December 17, 2018

If you ask any citizen in the world if they’ve come across disinformation or misinformation in the past year the answer will most probably be “yes.” “More than once.”

If you keep the conversation going, they will tell you that on many occasions such deceiving pieces came in the form of images, videos, memes and screenshots instead of URLs.

If you’re talking to someone that lives in a country that uses messaging apps such as WhatsApp they will most probably tell you that they received them on their cellphones.

These are the three assumptions that we made when we at Maldito Bulo chose our debunking format. The disinformation we were seeing came in visual layouts, adapted to mobile devices and created to reach virality by being light to share and easy to consume.

We decided to copy the “bad guys” in order to fight back. We decided to debunk hoaxes in the same format of the hoaxes that had proven so effective at reaching citizens. We decided to try to make the facts as viral as the lies. And it worked.

To date, the most critical time for disinformation in Spain were the days between the Catalonian consultation of Oct. 1, 2017, and the election that took place two months later — and it was then that we tested our proposition. We posted the results of our fact-checking directly on social media as images that could be easily downloaded and shared. Just like disinformation. We don’t depend financially on advertising so we don’t need our readers to come to our website.

If you’re still a bit skeptical, here is some data.

A woman arrested by police during the demonstrations in Barcelona was being identified as another woman pictured next to a politician imprisoned for belonging to the Basque terrorist group ETA. The two women didn’t even look alike but some prominent public figures tweeted the photos side-by-side identifying them as the same person. The posts reached a cumulative 1,200 retweets. Our debunked image was shared over 8,400 times on Twitter, reached over 287,000 people on Facebook and other media picked it up, calling us for comment on TV and radio broadcasts.

Our format also had a lot of impact when denying that photos allegedly portraying pro-independence protesters injured during the consultation were actually from previous demonstrations against budget cuts.
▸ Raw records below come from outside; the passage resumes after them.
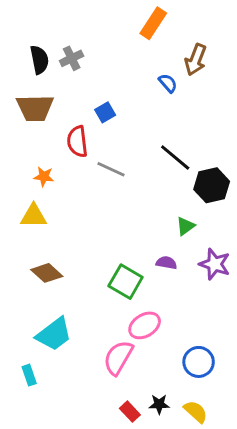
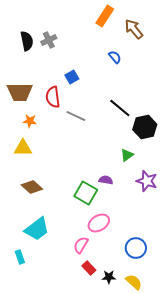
brown arrow: (196, 60) -> (134, 29), moved, turned 120
brown trapezoid: (35, 108) -> (20, 92), moved
purple semicircle: (166, 263) -> (106, 180), moved
pink semicircle: (118, 358) -> (81, 245), size x0.7
red rectangle: (130, 412) -> (89, 268), moved

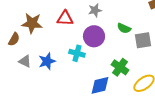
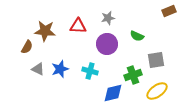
gray square: (143, 40) -> (156, 60), moved
cyan cross: (77, 53) -> (90, 71), moved
green cross: (120, 67) -> (133, 75), turned 36

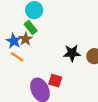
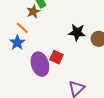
blue star: (14, 41) -> (17, 43), moved

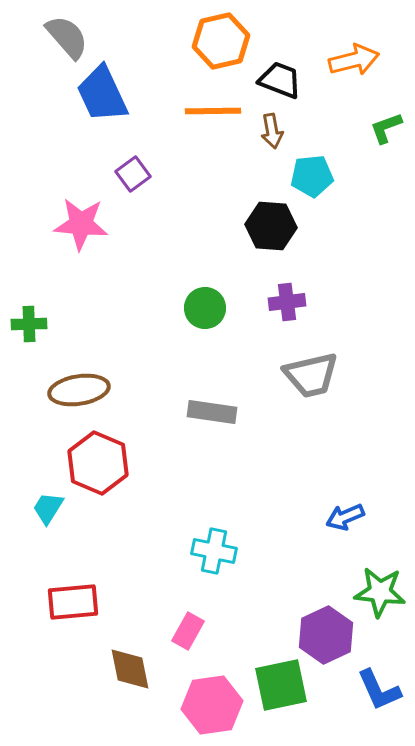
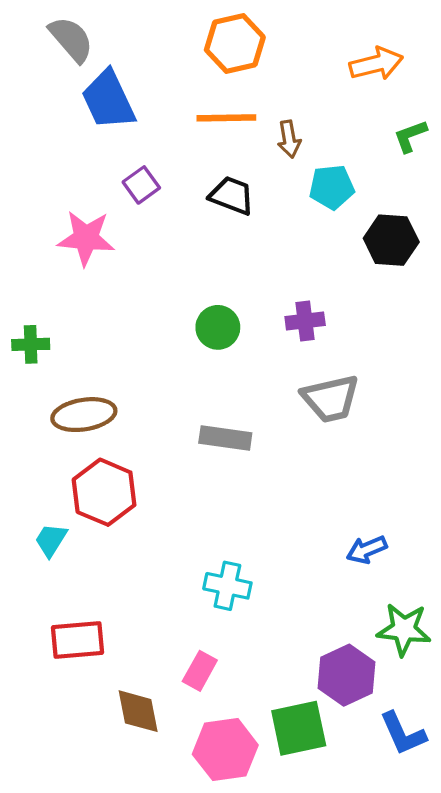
black trapezoid: (280, 80) -> (232, 196), moved
black hexagon: (271, 226) -> (391, 240), moved

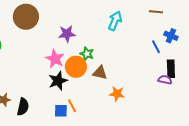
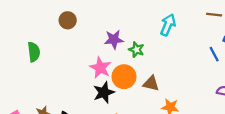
brown circle: (26, 17) -> (68, 20), size x0.6
green star: (87, 54) -> (136, 50), moved

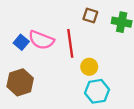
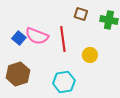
yellow circle: (89, 67) -> (90, 55), moved
cyan hexagon: (97, 91) -> (64, 82), moved

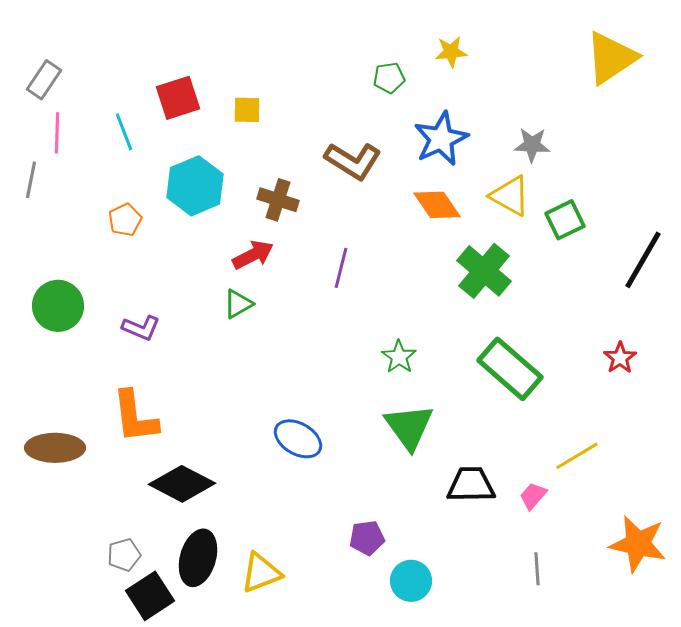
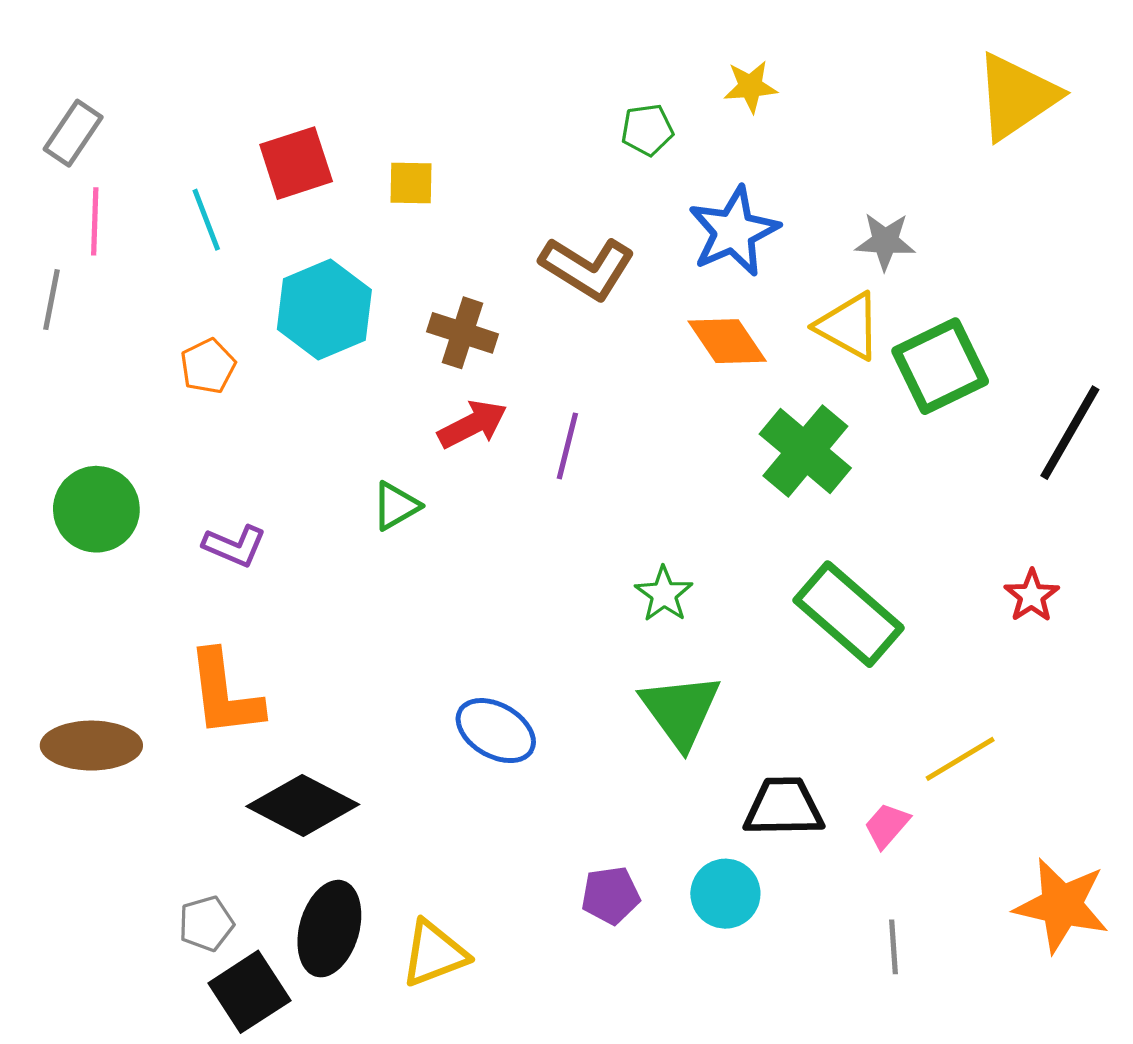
green square: (565, 220) -> (940, 366), size x1.4
red arrow: (253, 255) -> (472, 424), moved
cyan circle: (411, 581) -> (725, 894), moved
Our debunks reached more than 458,000 people on Facebook and were shared almost 4,000 times.

At the time, we also rated false a claim by Albert Rivera, the leader of Ciudadanos, speaking in Congress. He showed a book that made a reference to the “Catalonian countries” and said it was a textbook used in schools to indoctrinate kids. It was actually an old kids’ encyclopedia published by a media house.

This turned out the most shared debunk in Maldita’s Twitter history: 12,500 retweets, and we recently learned it didn’t stop there. A journalist in Spain obtained access to WhatsApp groups in which this politician’s party communication officers talked about how our fact-check was “hurting” them — and what countermeasures they might take.

While these examples relate to the Catalonian crisis, the lessons have held since. Our debunks continue to do well on Twitter.

One challenge is that while our format is designed with messaging apps in mind, we don’t have a way to evaluate our impact there like we do on Twitter and Facebook. Anecdotally, we know that something is happening because we get new users of our WhatsApp service daily and some of our members send us screenshots of how they share our debunks in their personal conversations.

Throughout the past year, we’ve also learned that the format won’t do it all.

Engaging with our audience is also important and we do so by fact-checking what they are asking for, and not only what we consider editorially meaningful. We also dedicate time to explain how we fact-check.

We’ve also learned to address our community the way we would like to be addressed. We talk more like ordinary users ourselves and less like legacy media. And we’ve realized, by looking at our analytics, that we need to reach younger audiences who are not on Twitter or Facebook. We’re starting to do things on Instagram but we wanted to go further.

It is with that in mind that two months ago we started a collaboration with a satirical show on television, presenting a regular fact-checking segment. It can be a challenge to fit such contents on a satirical show without diminishing the seriousness of fact-checking because of the environment surrounding the segment itself. Overall, this has been worthwhile since we’ve managed to maintain our interventions as journalists protected from the jokes and the laughs: We do the fact-checking and they build the jokes around it.

We set a series of boundaries from the beginning that we knew we didn’t want to cross but we’re evolving within a new environment alien to fact-checking.

We believe that fact-checking can be fun while still being accurate, professional and methodologically sound. And that’s what we’re trying to do.